■ **Records shown**
※

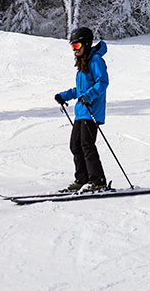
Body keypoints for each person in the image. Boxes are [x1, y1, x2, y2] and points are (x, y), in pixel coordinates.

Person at [53, 27, 109, 192]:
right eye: (72, 47)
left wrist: (89, 96)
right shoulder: (84, 62)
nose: (74, 50)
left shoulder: (96, 60)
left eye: (77, 46)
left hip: (91, 111)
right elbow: (79, 89)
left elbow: (102, 82)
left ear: (86, 43)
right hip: (81, 111)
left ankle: (98, 181)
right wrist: (64, 95)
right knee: (75, 145)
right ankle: (82, 179)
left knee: (87, 145)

※

■ **Problem description**
Lines from the one holding "right shoulder: (84, 62)" through the last line of the material are to be repeated exactly; no other lines belong in the answer.

■ **Response to the exercise**
right shoulder: (84, 62)
nose: (74, 50)
left shoulder: (96, 60)
left eye: (77, 46)
left hip: (91, 111)
right elbow: (79, 89)
left elbow: (102, 82)
left ear: (86, 43)
right hip: (81, 111)
left ankle: (98, 181)
right wrist: (64, 95)
right knee: (75, 145)
right ankle: (82, 179)
left knee: (87, 145)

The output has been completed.